Text:
* BEGIN *

Saudi shudders; an LAT/NYT partnership?; the Rae Carruth podcast; secrets of a 12-year-old reporter
The reported murder of Washington Post contributor Jamal Khashoggi, allegedly ordered by Saudi Arabia’s violent, volatile 33-year-old crown prince, has created a perfect storm of outrage.
A PR firm and a think tank ditched contracts. High-profile business leaders quit working with the Saudis. Media partners deserted an upcoming Saudi business conference. A bipartisan U.S. Congress called for punishment of Saudi Arabia.
And messages abounded from journalists such as New York Times diplomatic writer Peter Baker, who said the Khashoggi inquiry isn't "going away without answers."
Adding to the momentum: Disclosures of dubious Donald Trump and Jared Kushner ties with Mohammed bin Salman. The NYT's Nick Kristof dubbed him a mad prince. The Washington Post’s Fred Hiatt asked why any retired U.S. diplomat or military officer would want to work for a murderer.
On what would have been the journalist's 60th birthday, heartbroken accounts emerged from Khashoggi's friends and from his fiancée, Hatice Cengiz.

* END *

Record list:
* BEGIN *

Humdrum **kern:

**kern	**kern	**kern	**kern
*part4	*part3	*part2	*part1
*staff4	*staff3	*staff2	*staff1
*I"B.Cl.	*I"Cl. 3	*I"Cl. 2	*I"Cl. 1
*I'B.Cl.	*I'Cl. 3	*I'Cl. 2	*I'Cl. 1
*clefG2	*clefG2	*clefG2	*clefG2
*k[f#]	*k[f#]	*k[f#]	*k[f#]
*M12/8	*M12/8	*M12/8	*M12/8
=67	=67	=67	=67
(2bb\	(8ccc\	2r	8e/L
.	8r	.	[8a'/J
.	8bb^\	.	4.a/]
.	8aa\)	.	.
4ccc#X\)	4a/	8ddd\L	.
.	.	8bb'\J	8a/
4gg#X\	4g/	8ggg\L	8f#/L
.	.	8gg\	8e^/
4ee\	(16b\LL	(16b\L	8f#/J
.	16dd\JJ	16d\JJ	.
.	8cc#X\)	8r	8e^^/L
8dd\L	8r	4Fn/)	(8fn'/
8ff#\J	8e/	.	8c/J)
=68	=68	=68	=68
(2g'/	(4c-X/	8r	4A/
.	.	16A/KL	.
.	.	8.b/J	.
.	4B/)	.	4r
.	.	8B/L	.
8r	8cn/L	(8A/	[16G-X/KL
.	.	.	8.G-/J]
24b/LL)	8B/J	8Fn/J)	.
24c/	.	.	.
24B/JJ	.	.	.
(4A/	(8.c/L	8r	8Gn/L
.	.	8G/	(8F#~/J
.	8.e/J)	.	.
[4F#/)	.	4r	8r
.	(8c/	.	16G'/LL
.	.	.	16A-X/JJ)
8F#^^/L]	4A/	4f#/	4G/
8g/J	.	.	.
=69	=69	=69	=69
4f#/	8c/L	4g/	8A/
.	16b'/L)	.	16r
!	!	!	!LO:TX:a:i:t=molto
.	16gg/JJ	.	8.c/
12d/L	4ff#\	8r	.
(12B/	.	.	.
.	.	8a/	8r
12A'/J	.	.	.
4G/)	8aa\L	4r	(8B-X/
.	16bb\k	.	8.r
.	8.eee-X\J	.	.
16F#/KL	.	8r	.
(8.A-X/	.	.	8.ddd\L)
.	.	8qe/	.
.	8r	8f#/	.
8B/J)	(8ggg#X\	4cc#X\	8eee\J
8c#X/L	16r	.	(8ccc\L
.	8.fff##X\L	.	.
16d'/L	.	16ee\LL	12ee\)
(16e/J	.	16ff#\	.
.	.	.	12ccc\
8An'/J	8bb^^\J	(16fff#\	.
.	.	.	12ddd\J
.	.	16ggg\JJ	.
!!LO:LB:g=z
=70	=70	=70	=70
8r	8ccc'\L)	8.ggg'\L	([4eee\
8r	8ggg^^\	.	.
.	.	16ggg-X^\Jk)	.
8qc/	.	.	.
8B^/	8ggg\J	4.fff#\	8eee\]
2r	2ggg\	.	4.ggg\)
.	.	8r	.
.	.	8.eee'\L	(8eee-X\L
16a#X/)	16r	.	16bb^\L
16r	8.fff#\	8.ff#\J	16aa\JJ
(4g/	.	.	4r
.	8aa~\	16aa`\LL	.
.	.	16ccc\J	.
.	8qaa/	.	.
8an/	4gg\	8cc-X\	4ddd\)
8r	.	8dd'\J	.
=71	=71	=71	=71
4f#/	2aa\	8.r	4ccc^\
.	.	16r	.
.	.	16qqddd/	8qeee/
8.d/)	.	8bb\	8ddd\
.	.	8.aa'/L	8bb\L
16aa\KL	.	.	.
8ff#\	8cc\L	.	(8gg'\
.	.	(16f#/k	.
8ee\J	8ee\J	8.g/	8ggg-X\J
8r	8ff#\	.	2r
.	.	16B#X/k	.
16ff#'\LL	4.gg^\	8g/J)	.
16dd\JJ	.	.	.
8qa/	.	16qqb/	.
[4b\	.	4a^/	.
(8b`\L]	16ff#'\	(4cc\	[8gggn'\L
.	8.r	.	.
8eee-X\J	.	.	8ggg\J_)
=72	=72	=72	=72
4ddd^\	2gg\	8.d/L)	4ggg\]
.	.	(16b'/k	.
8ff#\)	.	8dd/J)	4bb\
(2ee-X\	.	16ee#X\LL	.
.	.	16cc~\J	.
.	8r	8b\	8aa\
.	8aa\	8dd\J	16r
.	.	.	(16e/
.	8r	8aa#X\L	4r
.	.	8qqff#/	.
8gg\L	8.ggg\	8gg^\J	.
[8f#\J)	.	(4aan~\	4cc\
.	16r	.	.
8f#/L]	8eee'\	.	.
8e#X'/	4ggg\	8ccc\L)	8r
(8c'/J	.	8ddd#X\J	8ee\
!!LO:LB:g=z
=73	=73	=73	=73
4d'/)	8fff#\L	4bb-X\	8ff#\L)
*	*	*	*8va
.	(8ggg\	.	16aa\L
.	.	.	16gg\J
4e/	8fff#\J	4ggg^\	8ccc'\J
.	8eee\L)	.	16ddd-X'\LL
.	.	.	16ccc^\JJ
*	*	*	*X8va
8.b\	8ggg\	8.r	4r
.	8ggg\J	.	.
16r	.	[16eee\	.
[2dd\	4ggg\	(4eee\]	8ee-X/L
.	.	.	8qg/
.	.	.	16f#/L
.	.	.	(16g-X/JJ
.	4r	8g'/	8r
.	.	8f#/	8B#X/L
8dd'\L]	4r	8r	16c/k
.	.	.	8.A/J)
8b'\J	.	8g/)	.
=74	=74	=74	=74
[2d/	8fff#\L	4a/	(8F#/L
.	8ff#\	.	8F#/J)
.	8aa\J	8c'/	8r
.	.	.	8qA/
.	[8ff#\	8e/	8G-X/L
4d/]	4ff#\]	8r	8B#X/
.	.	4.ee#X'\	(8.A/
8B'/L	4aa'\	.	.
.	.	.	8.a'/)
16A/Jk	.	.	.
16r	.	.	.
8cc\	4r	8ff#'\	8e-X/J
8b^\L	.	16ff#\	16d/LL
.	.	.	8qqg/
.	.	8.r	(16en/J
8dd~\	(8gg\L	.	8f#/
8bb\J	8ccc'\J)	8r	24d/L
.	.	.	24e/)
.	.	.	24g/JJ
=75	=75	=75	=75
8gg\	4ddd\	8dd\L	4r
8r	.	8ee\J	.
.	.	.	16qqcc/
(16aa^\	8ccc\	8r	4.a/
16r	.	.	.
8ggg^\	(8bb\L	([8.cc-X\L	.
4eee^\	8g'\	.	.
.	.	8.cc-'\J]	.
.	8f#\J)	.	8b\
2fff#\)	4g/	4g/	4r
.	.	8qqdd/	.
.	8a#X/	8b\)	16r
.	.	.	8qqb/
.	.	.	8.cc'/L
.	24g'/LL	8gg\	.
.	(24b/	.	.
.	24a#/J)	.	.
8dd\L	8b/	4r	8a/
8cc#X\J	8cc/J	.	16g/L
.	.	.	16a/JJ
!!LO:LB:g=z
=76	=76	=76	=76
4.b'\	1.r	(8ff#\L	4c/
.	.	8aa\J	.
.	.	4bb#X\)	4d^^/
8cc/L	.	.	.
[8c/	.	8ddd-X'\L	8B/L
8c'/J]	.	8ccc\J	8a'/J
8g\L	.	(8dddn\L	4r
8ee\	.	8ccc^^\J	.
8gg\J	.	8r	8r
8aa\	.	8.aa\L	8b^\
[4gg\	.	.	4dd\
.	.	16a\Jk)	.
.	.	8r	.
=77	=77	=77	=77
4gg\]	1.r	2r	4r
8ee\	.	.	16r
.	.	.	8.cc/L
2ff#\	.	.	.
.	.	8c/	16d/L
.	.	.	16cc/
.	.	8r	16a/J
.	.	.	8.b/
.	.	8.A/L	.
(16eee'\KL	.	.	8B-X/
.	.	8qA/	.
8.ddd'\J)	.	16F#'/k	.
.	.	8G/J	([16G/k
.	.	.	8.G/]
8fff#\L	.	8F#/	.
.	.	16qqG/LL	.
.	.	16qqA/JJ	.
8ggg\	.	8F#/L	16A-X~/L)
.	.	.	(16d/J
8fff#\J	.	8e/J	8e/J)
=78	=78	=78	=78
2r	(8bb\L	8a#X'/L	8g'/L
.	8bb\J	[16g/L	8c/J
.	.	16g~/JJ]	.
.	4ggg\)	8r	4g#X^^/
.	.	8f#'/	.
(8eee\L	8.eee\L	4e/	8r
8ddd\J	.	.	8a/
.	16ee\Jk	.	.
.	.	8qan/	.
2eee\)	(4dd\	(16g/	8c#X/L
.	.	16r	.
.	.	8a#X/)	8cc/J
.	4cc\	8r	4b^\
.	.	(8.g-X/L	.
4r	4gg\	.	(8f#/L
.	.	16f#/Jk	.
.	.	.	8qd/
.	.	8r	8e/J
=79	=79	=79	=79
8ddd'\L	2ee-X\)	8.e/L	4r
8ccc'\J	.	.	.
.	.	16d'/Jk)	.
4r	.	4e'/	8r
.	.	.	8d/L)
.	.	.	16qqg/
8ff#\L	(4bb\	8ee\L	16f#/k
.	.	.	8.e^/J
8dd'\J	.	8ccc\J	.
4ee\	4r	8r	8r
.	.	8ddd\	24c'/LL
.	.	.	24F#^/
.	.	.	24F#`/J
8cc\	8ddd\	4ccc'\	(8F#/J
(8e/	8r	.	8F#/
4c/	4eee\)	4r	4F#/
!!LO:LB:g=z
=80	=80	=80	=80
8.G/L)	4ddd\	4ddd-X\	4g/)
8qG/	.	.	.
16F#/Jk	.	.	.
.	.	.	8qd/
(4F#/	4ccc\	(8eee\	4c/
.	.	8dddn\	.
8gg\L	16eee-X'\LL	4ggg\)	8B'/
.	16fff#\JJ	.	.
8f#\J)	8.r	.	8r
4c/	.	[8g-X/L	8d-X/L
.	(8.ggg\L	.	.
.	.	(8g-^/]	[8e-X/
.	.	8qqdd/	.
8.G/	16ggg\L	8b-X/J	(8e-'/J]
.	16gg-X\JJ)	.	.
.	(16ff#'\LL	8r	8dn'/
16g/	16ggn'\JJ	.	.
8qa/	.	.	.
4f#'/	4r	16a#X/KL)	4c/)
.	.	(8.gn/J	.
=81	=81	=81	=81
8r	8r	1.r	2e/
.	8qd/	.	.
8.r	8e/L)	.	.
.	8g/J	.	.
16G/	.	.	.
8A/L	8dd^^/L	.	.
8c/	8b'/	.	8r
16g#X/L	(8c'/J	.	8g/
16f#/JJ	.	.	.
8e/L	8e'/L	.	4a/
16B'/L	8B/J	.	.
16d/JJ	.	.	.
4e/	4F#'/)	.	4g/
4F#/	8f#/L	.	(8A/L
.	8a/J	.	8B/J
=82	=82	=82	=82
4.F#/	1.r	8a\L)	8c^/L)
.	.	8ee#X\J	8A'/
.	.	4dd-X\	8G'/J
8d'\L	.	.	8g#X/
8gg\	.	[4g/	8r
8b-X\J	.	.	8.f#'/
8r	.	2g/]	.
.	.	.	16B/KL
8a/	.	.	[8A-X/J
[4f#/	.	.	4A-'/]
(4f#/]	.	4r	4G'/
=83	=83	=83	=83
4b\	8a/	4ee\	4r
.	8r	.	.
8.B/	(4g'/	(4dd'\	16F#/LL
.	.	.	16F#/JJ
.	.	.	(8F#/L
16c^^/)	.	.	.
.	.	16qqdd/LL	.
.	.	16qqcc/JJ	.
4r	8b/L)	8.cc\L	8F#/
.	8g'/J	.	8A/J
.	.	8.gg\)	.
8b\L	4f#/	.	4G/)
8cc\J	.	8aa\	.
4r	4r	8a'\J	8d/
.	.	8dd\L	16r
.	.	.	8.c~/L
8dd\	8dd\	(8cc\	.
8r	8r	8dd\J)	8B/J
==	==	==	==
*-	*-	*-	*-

* END *

Short exercise 1: Repeat the passage in the news roundup starting with "A PR firm and" and going on through "of Saudi Arabia.".
Short exercise 2: Turn the paragraph of the news roundup that opens with "A PR firm and a think tank" into a short bulleted list that keeps its main facts.

Response 1:
A PR firm and a think tank ditched contracts. High-profile business leaders quit working with the Saudis. Media partners deserted an upcoming Saudi business conference. A bipartisan U.S. Congress called for punishment of Saudi Arabia.

Response 2:
- A PR firm and a think tank dropped their contracts.
- High-profile business leaders stopped working with the Saudis.
- Media partners pulled out of an upcoming Saudi business conference.
- A bipartisan U.S. Congress called for Saudi Arabia to be punished.